Kang-Che Sung explorer09 at gmail.com
Mon Jul 20 17:37:59 UTC 2020


On Monday, July 20, 2020, Tito <farmatito at tiscali.it> wrote:
>
>
> On 7/20/20 9:22 AM, Laurent Bercot wrote:
>>> The param should be marked with the nonnull attribute, just like the
>>> libc string functions. Then the compiler will warn you if you try to
>>> pass NULL (may need higher optimization, warning levels, or the
>>> analyzer mode in complex cases).
>>
>>  Indeed.
>>
>>  A function that takes a pointer that *cannot* be NULL, and a function
>> that takes a pointer that *may* be NULL, are not the same thing at all.
>>  This is one of the main reasons while a lot of people find C pointers
>> difficult: a pointer can be used for two very different things, namely
>> unconditionally representing an object (passing it by address), or
>> representing the *possibility* of an object. In ocaml, the former would
>> would be typed "'a ref", and the latter "'a ref option", and those are
>> *not the same type*.
>>
>>  When writing and using a function that takes pointers, a C programmer
>> should always be very aware of the kind of pointer the function expects.
>> It is a programming error to pass NULL to a function expecting a pointer
>> that cannot be NULL, and that error should be caught as early as
>> possible. The nonnull attribute helps detect it at compile time. And
>> at run time, if the function gets NULL, it should crash, as loudly as
>> possible, in order for the bug to be fixed.
>
> Hi,
>
> while I agree with you in theory, the reality looks different to
> me, being an external observer, because with increasing code base,
> increasing complexity, increasing number of people messing with
> the code, increasing time pressure the result is a flood of CVE's
> and updates and patch Tuesdays, etc..
> So a question arises to me, aren't all this programmers able to do their
job or
> is this the result of sloppy programming or a deficiency of defensive
> programming taking into account that humans for all the aforementioned
> reasons will certainly do mistakes in a unpredictable but very effective
way?
> I for myself decided for being defensive and this until today
> payed off for my little personal codebase.
> I save you from showing examples of my defensive coding
> that I'm sure would horrify most of the list members ;-)
>

Hi. Just my small opinion here.

Coding defensively is not necessarily a wrong thing by itself. And I do
write things defensively for my programming job.

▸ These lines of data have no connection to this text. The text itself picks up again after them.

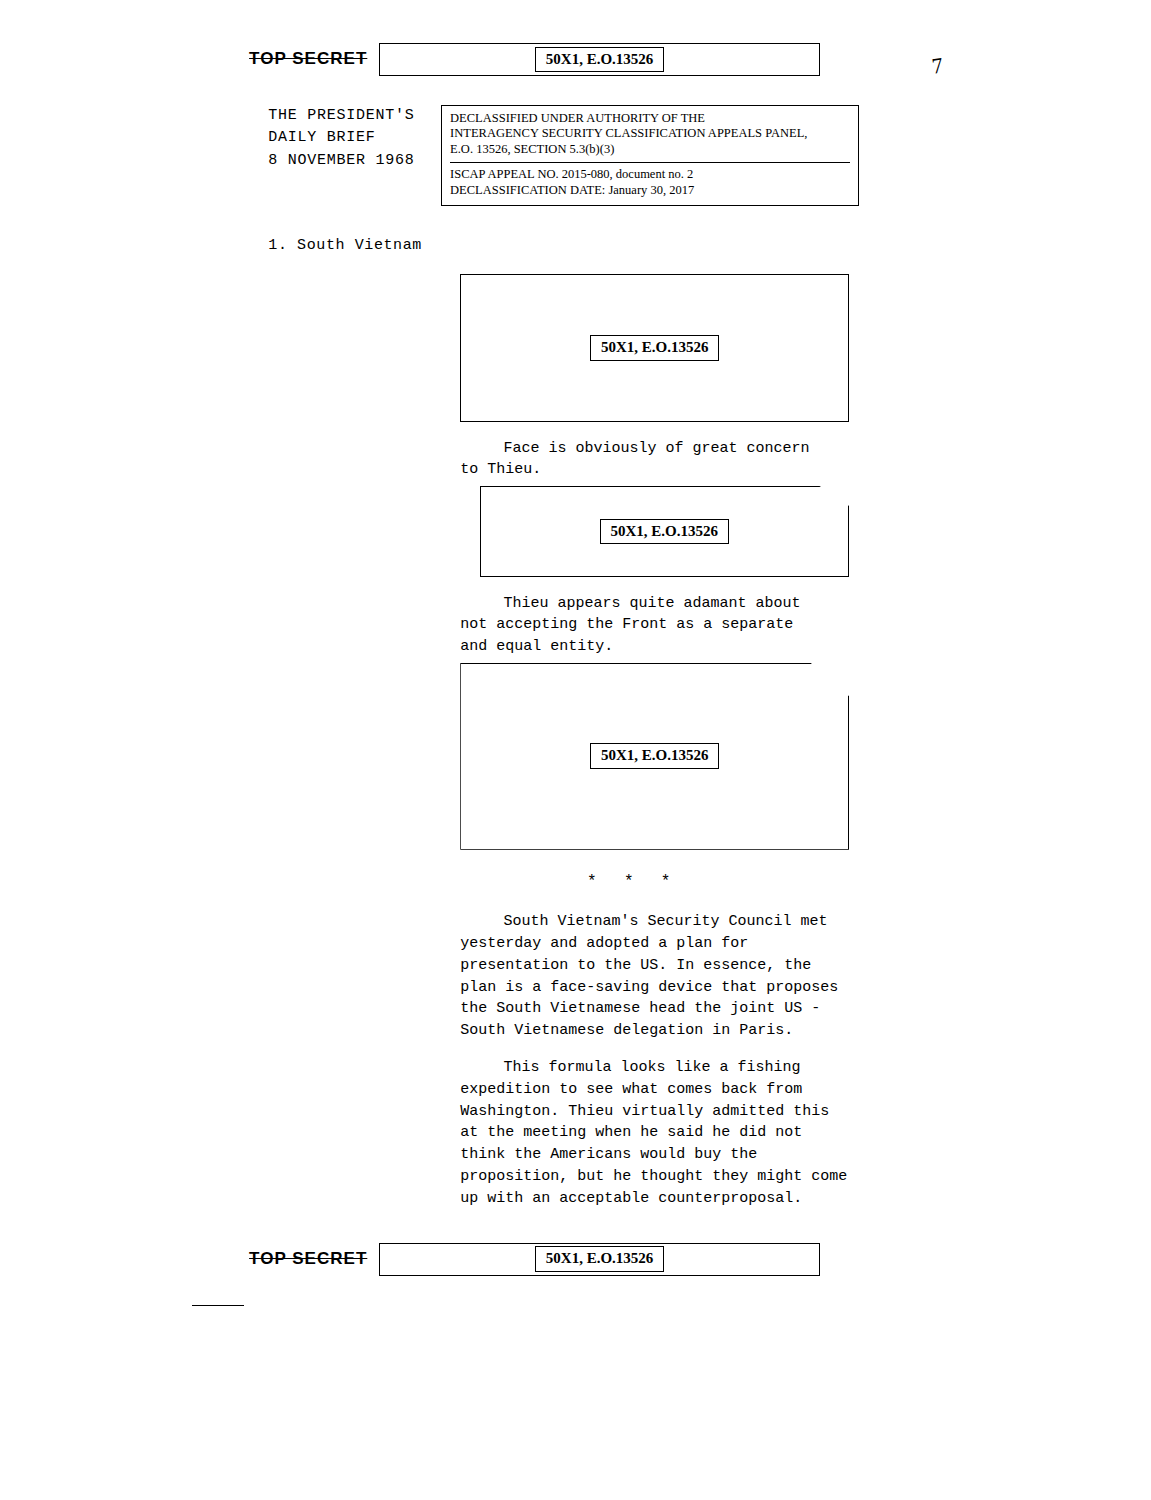7
TOP SECRET
50X1, E.O.13526
THE PRESIDENT'S
DAILY BRIEF
8 NOVEMBER 1968
DECLASSIFIED UNDER AUTHORITY OF THE
INTERAGENCY SECURITY CLASSIFICATION APPEALS PANEL,
E.O. 13526, SECTION 5.3(b)(3)
ISCAP APPEAL NO. 2015-080, document no. 2
DECLASSIFICATION DATE: January 30, 2017
1. South Vietnam
50X1, E.O.13526
Face is obviously of great concern
to Thieu.
50X1, E.O.13526
Thieu appears quite adamant about
not accepting the Front as a separate
and equal entity.
50X1, E.O.13526
* * *
South Vietnam's Security Council met yesterday and adopted a plan for presentation to the US. In essence, the plan is a face-saving device that proposes the South Vietnamese head the joint US - South Vietnamese delegation in Paris.
This formula looks like a fishing expedition to see what comes back from Washington. Thieu virtually admitted this at the meeting when he said he did not think the Americans would buy the proposition, but he thought they might come up with an acceptable counterproposal.
TOP SECRET
50X1, E.O.13526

The key point is that coding defensively does not mean adding unnecessary,
sanity checks for everything. That would hurt performance. When a function
expects a non-null pointer argument from the caller (and you are sure that
caller code is sane already), use GCC's nonnull attribute and assertions.
That's what assert statements are for - conveying your code assumptions and
do the sanity checks for debugging and only in the debug build. That would
keep your "defensive" attitude without sacrificing any performance thing.